From the first line to the last, output the data exactly as it stands, minus its pictures.

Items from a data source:
<<<<

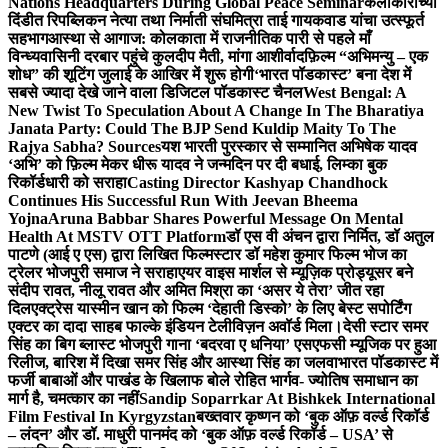
Nations Headquarters During Global Peace Seminar
कलाकारांच्या
दिंडीत रिपब्लिकन नेत्या तथा निर्माती संघमित्रा ताई गायकवाड यांचा उत्स्फूर्त
सहभाग
आस्था से आगाज: कोलकाता में राजनीतिक पारी से पहले माँ
विन्ध्यवासिनी दरबार पहुंचे कुलदीप मैती, मांगा आशीर्वाद
फ़िल्म “अभिमन्यु – एक
शोध” की शूटिंग जुलाई के आखिर में शुरू होगी
‘भारत पॉडकास्ट’ बना देश में
सबसे ज्यादा देखे जाने वाला डिजिटल पॉडकास्ट चैनल
West Bengal: A
New Twist To Speculation About A Change In The Bharatiya
Janata Party: Could The BJP Send Kuldip Maity To The
Rajya Sabha? Sources
यश भारती पुरस्कार से सम्मानित अभिषेक यादव
‘अभि’ को फ़िल्म मेकर धीरू यादव ने जन्मदिन पर दी बधाई, लिम्का बुक
रिकॉर्डधारी को सराहा
Casting Director Kashyap Chandhock
Continues His Successful Run With Jeevan Bheema
Yojna
Aruna Babbar Shares Powerful Message On Mental
Health At MSTV OTT Platform
डॉ एस वी अंचन द्वारा निर्मित, डॉ अतुल
पाटणे (आई ए एस) द्वारा लिखित फिल्मस्टार डॉ महेश कुमार फिल्म भोज का
ट्रेलर भोजपुरी समाज ने सराहा
एयर वाइस मार्शल से म्यूज़िक प्रोड्यूसर बने
संदीप रावत, नीलू रावत और अमित मिश्रा का ‘असर ये तेरा’ जीत रहा
दिल
एक्ट्रेस यास्मीन खान को फिल्म ‘देहाती डिस्को’ के लिए बेस्ट सपोर्टिंग
एक्टर का दादा साहब फाल्के इंडियन टेलीविज़न अवॉर्ड मिला।
देसी स्टार समर
सिंह का बिग ब्लास्ट भोजपुरी गाना ‘बदरवा ए धनिया’ एसएफसी म्यूजिक पर हुआ
रिलीज, बारिश में दिखा समर सिंह और आस्था सिंह का जलवा
भारत पॉडकास्ट में
फर्जी बाबाओं और पाखंड के खिलाफ बोले रोहित भार्गव- ज्योतिष समाधान का
मार्ग है, चमत्कार का नहीं
Sandip Soparrkar At Bishkek International
Film Festival In Kyrgyzstan
बख्तवार कृष्णन को ‘बुक ऑफ़ वर्ल्ड रिकॉर्ड
– लंदन’ और डॉ. माधुरी पानमंद को ‘बुक ऑफ़ वर्ल्ड रिकॉर्ड – USA’ से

>>>>

■ **Response to this task**:
Nations Headquarters During Global Peace Seminar
कलाकारांच्या
दिंडीत रिपब्लिकन नेत्या तथा निर्माती संघमित्रा ताई गायकवाड यांचा उत्स्फूर्त
सहभाग
आस्था से आगाज: कोलकाता में राजनीतिक पारी से पहले माँ
विन्ध्यवासिनी दरबार पहुंचे कुलदीप मैती, मांगा आशीर्वाद
फ़िल्म “अभिमन्यु – एक
शोध” की शूटिंग जुलाई के आखिर में शुरू होगी
‘भारत पॉडकास्ट’ बना देश में
सबसे ज्यादा देखे जाने वाला डिजिटल पॉडकास्ट चैनल
West Bengal: A
New Twist To Speculation About A Change In The Bharatiya
Janata Party: Could The BJP Send Kuldip Maity To The
Rajya Sabha? Sources
यश भारती पुरस्कार से सम्मानित अभिषेक यादव
‘अभि’ को फ़िल्म मेकर धीरू यादव ने जन्मदिन पर दी बधाई, लिम्का बुक
रिकॉर्डधारी को सराहा
Casting Director Kashyap Chandhock
Continues His Successful Run With Jeevan Bheema
Yojna
Aruna Babbar Shares Powerful Message On Mental
Health At MSTV OTT Platform
डॉ एस वी अंचन द्वारा निर्मित, डॉ अतुल
पाटणे (आई ए एस) द्वारा लिखित फिल्मस्टार डॉ महेश कुमार फिल्म भोज का
ट्रेलर भोजपुरी समाज ने सराहा
एयर वाइस मार्शल से म्यूज़िक प्रोड्यूसर बने
संदीप रावत, नीलू रावत और अमित मिश्रा का ‘असर ये तेरा’ जीत रहा
दिल
एक्ट्रेस यास्मीन खान को फिल्म ‘देहाती डिस्को’ के लिए बेस्ट सपोर्टिंग
एक्टर का दादा साहब फाल्के इंडियन टेलीविज़न अवॉर्ड मिला।
देसी स्टार समर
सिंह का बिग ब्लास्ट भोजपुरी गाना ‘बदरवा ए धनिया’ एसएफसी म्यूजिक पर हुआ
रिलीज, बारिश में दिखा समर सिंह और आस्था सिंह का जलवा
भारत पॉडकास्ट में
फर्जी बाबाओं और पाखंड के खिलाफ बोले रोहित भार्गव- ज्योतिष समाधान का
मार्ग है, चमत्कार का नहीं
Sandip Soparrkar At Bishkek International
Film Festival In Kyrgyzstan
बख्तवार कृष्णन को ‘बुक ऑफ़ वर्ल्ड रिकॉर्ड
– लंदन’ और डॉ. माधुरी पानमंद को ‘बुक ऑफ़ वर्ल्ड रिकॉर्ड – USA’ से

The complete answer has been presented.